Of the titles here, the most helpful is track 5, “Modern Art Bewilders.” Assuming, this is modern art, after multiple listens, lyric sheet in hand, the overall impact here is utter bewilderment. The first audible words of “Marijuana’s a Working Woman,” the albums opening track turns out to be pretty instructive: “In the sensory overload chamber.”

The music flows in one direction only to divert off in another, but quickly changes gears and directions again, mixing rhythms, keyboard textures, and tones with little that suggests an overall compositional focus or purpose. The melodies seem to serve a singular lyric, or a flow of random words and phrases, strung together with little sense or identifiable theme. There’s a joke here (“When people ask me my gender I tell them brunette”), then an odd thought like “Maybe we should fight it always seems to make everything better” gets repeated as if it’s some kind of chorus, but is it really.

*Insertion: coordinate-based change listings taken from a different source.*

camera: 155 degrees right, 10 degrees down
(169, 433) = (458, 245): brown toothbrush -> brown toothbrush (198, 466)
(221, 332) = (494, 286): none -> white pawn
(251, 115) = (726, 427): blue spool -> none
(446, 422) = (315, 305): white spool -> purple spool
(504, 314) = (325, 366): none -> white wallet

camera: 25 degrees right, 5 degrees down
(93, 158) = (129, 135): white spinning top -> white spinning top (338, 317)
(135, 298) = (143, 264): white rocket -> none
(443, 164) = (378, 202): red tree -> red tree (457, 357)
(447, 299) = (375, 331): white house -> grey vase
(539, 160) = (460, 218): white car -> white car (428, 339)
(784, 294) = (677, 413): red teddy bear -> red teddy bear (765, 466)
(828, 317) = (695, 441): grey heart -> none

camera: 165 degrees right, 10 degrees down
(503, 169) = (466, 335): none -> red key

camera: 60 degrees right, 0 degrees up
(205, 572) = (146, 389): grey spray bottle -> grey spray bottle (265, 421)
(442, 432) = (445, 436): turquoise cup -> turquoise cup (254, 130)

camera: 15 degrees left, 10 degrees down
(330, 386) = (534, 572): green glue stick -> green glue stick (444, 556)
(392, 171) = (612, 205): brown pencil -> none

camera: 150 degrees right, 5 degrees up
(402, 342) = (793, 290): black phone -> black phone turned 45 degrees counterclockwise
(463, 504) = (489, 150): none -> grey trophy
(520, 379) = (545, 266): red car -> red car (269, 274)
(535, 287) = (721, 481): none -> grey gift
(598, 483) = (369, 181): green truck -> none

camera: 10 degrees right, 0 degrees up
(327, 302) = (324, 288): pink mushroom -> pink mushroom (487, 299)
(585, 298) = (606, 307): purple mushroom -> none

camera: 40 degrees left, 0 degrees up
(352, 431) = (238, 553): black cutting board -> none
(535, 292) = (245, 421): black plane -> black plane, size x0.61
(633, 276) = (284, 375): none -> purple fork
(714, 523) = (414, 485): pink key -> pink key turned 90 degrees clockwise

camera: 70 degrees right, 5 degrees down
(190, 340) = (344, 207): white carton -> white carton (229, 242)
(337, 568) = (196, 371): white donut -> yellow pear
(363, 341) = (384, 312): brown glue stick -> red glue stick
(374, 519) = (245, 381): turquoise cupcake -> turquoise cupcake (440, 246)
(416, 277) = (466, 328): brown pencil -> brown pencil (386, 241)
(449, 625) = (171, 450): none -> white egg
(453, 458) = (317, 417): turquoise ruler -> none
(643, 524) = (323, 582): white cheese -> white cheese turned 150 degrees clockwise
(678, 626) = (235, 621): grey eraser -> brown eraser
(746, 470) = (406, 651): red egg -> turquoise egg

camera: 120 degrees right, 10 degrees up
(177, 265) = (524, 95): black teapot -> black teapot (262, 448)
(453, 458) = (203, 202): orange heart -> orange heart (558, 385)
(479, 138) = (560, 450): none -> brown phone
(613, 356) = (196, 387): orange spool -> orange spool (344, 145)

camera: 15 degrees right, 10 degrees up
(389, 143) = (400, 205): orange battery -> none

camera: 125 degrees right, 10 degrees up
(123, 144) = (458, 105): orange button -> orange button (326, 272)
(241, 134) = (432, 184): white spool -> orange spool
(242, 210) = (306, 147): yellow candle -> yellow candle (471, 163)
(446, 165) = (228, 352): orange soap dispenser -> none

“Blab Sabbath Lathe of the Maiden” has a perky, hip-hop infused rhythm, and at one point channels Prince, singing “I was creaming when I wrote this, so forgive me if I make a mess.” Elsewhere you hear Barnes’ take on Bowie, lots of Rundgren-esque synth pop transitions, but the overall feel is completely self-interested, likely only appealing to the most smitten by the untethered nature of everything here, but for casual listeners the impact is likely to be confusion and distraction. The closing track “Hmmm” opens with finger-picked guitar, before a hip-hop beat kicks off, with a lyric that deals with the issue of “grief” and “loss” in a cohesive, poetic, and understandable way, suggesting what would likely have been possible elsewhere here.